A la luz de la información disponible en diferentes medios se pueden proyectar algunas reflexiones:

 

  • Irán habría desarrollado su capacidad ofensiva privilegiando el desarrollo de drones, misiles crucero, misiles balísticos y misiles hipersónicos, algo que aparentemente no sucedió en igual medida con el desarrollo de sus capacidades defensivas. Considerando las acciones del 13 de abril es muy probable que las actuales capacidades de la Fuerza Aérea Iraní no serían comparables a las que exhibe su par israelí.

  • El hecho de que Irán haya señalado que no responderá al ataque israelí demuestra su interés en no escalar el conflicto, lo que podría significar un respiro para Israel, cuyas fuerzas armadas se encuentran ocupadas en más de un frente de conflicto debido a los ataques de Hamas, Hezbollah y de los rebeldes Huties.

  • De los resultados que se han observado de ambos ataques se puede establecer que Israel ha sabido desarrollar capacidades defensivas y ofensivas en igual medida, motivado quizás por la necesidad de supervivencia y mantener una disuasión creíble. La capacidad defensiva ha quedado de manifiesto en esta crisis, algo que seguramente muchos países querrán replicar. Su capacidad ofensiva también ha quedado reflejada con la operación de ataque limitado del 19 de abril.

  • Es interesante notar que la Casa Blanca no ha realizado comentarios sobre el ataque israelita a pesar de haber apoyado con operaciones aéreas para derribar misiles y drones durante el ataque sufrido por Israel. Su voto de veto a la incorporación del Estado Palestino como miembro con pleno derecho en las Naciones Unidas, como también la autorización de una asignación económica importante a dicho país para recuperar sistemas antiaéreos y otros medios es una clara señal de apoyo a su tradicional aliado en medio Oriente.

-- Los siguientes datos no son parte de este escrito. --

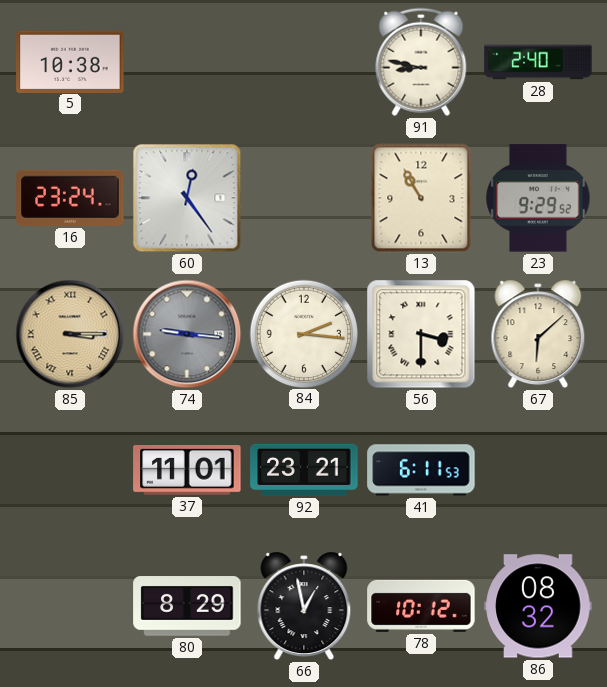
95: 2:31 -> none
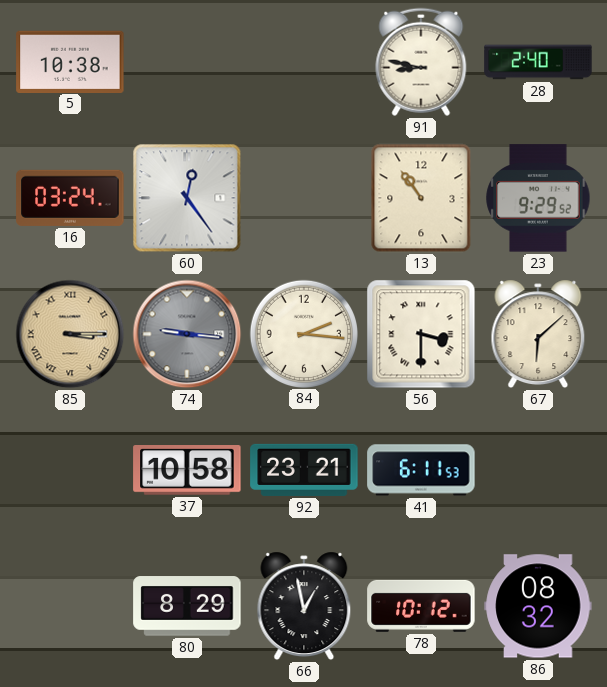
16: 23:24 -> 03:24
13: 10:55 -> 10:54
37: 11:01 -> 10:58
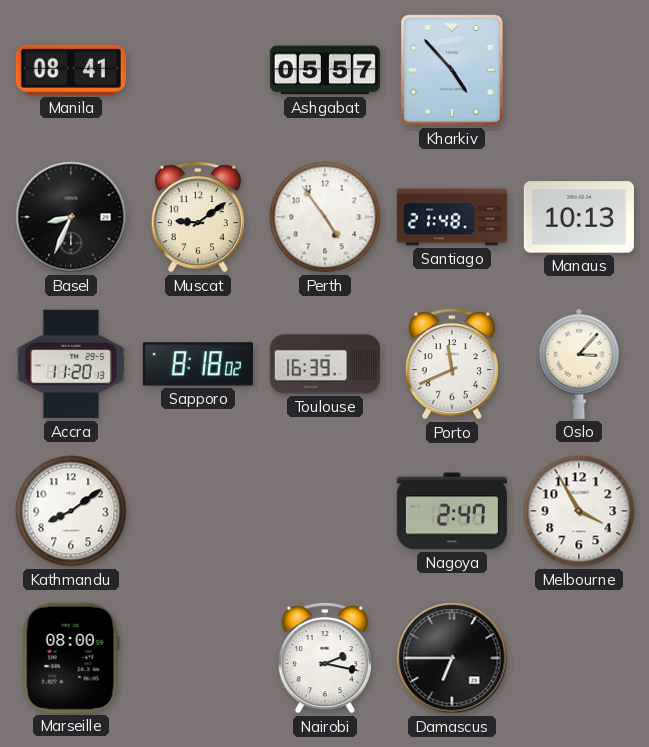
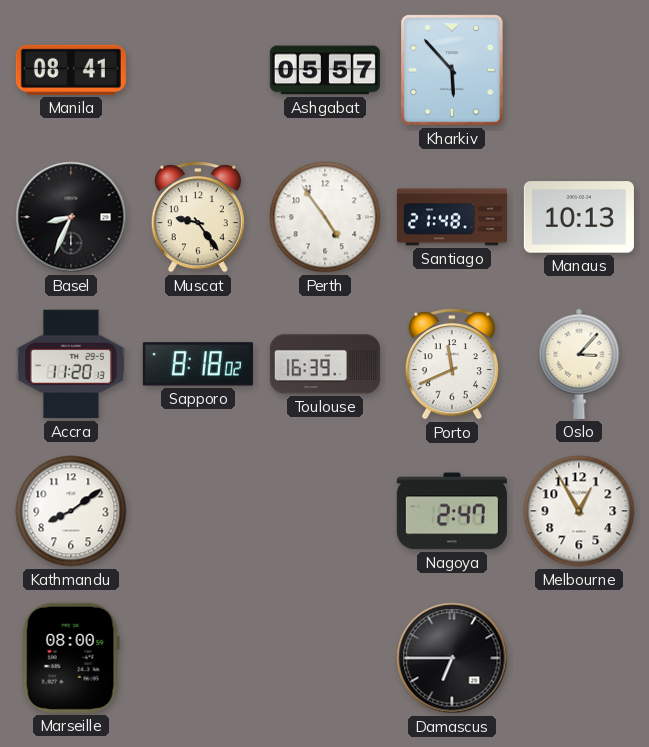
Kharkiv: 4:53 -> 5:53
Muscat: 9:09 -> 9:24
Melbourne: 3:55 -> 12:55
Nairobi: 2:17 -> none
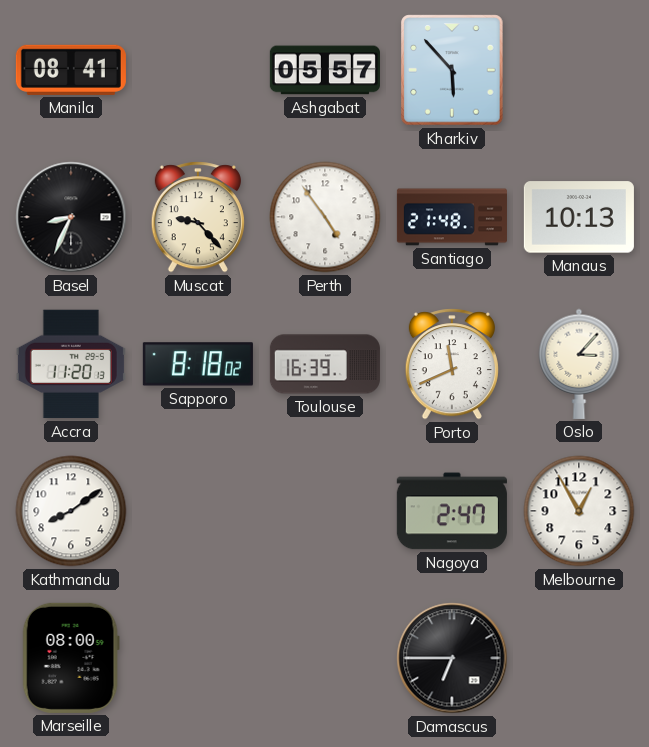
Muscat: 9:24 -> 9:23
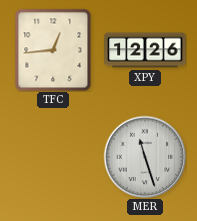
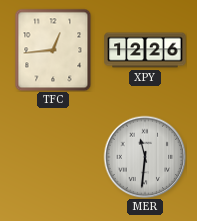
MER: 11:27 -> 11:31
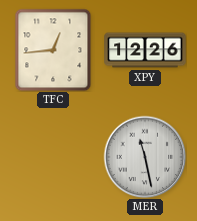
MER: 11:31 -> 11:28
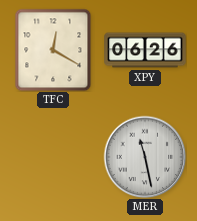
TFC: 12:44 -> 12:20
XPY: 12:26 -> 06:26
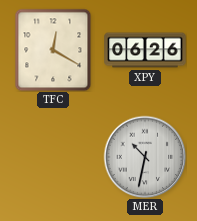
MER: 11:28 -> 10:32
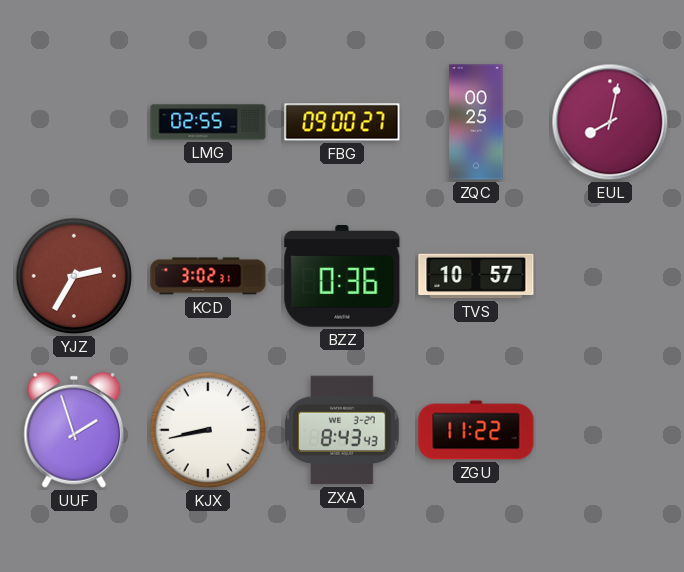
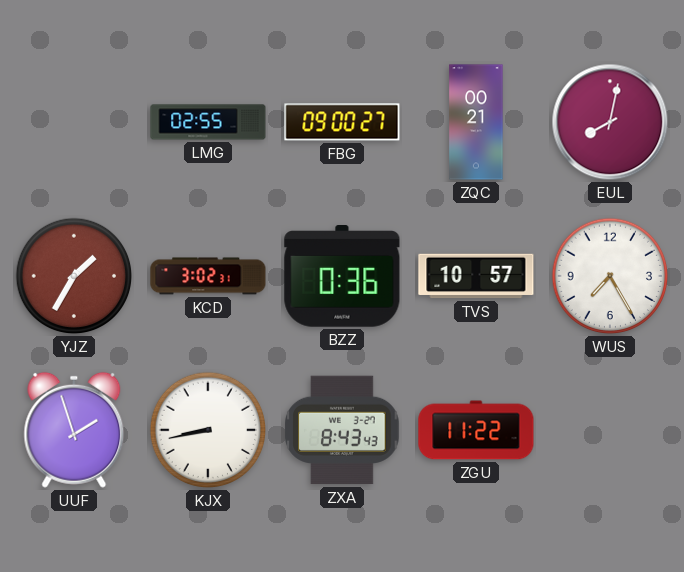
ZQC: 00:25 -> 00:21
YJZ: 2:35 -> 1:35
WUS: none -> 7:25
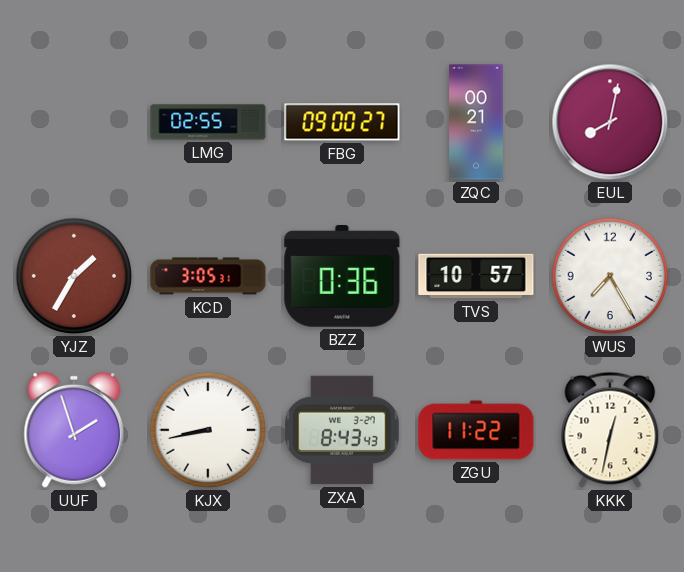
KCD: 3:02 -> 3:05
KKK: none -> 12:32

  • Los drones, tal como se ha venido señalando, están teniendo un impacto importante en la guerra moderna y seguramente obligarán a la necesaria revisión de las doctrinas de empleo del Poder Aéreo, modificarán la estrategia y obligarán a la incorporación de estas aeronaves en el inventario de las fuerzas, como también a desarrollar los medios de protección necesarios para la defensa contra estos ingenios.

  • El ataque iraní deja de manifiesto que drones, misiles crucero y misiles balísticos no son por sí mismos la solución a los ataques aéreos estratégicos en profundidad, y que aún no es el tiempo, como algunos creen, de pensar en jubilar las aeronaves tripuladas. Por el contrario, serán un arma más que se debe sumar a medios ofensivos, defensivos, de alarma temprana, de defensa antiaérea, espaciales y ciberespaciales, entre otros, como parte de los nuevos retos que debe enfrentar el poder aéreo[12].

  • Las escasas informaciones provenientes de fuentes oficiales, unido a la intención de no escalar el conflicto que estarían demostrado ambas partes, ha dado origen a distintas versiones de los hechos, muy difíciles de comprobar dado el hermetismo que han demostrado los actores, celosos de revelar los medios empleados como también los efectos de los ataques en su infraestructura, esforzándose ambos en minimizar la acción del oponente.